§ Exercise aim
Could you copy the lines starting at the one containing "Με τη χρήση γυαλιών VR, οι επισ" and ending at the end of the entries, with "Λευκωσία" renamed to "Λεμεσό" and everything else unchanged?

(Data to use Opens)

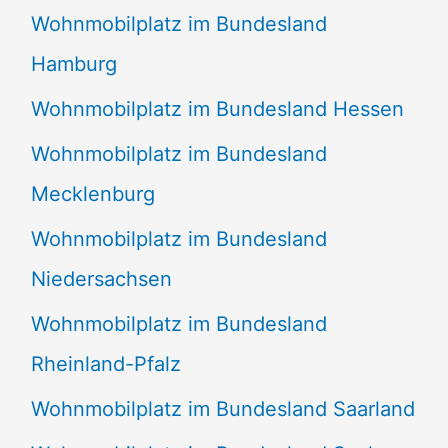
Wohnmobilplatz im Bundesland
Hamburg
Wohnmobilplatz im Bundesland Hessen
Wohnmobilplatz im Bundesland
Mecklenburg
Wohnmobilplatz im Bundesland
Niedersachsen
Wohnmobilplatz im Bundesland
Rheinland-Pfalz
Wohnmobilplatz im Bundesland Saarland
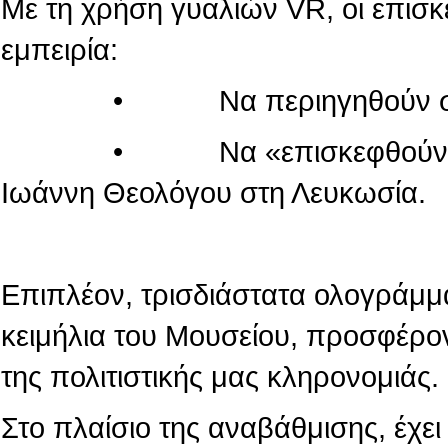
Με τη χρήση γυαλιών VR, οι επισ
εμπειρία:
• Να περιηγηθούν στον κόσ
• Να «επισκεφθούν» τον πα
Ιωάννη Θεολόγου στη Λευκωσία.
Επιπλέον, τρισδιάστατα ολογράμμ
κειμήλια του Μουσείου, προσφέρο
της πολιτιστικής μας κληρονομιάς.
Στο πλαίσιο της αναβάθμισης, έχε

(Data to use Closes)

§ Problem solution
Με τη χρήση γυαλιών VR, οι επισ
εμπειρία:
• Να περιηγηθούν στον κόσ
• Να «επισκεφθούν» τον πα
Ιωάννη Θεολόγου στη Λεμεσό.
Επιπλέον, τρισδιάστατα ολογράμμ
κειμήλια του Μουσείου, προσφέρο
της πολιτιστικής μας κληρονομιάς.
Στο πλαίσιο της αναβάθμισης, έχε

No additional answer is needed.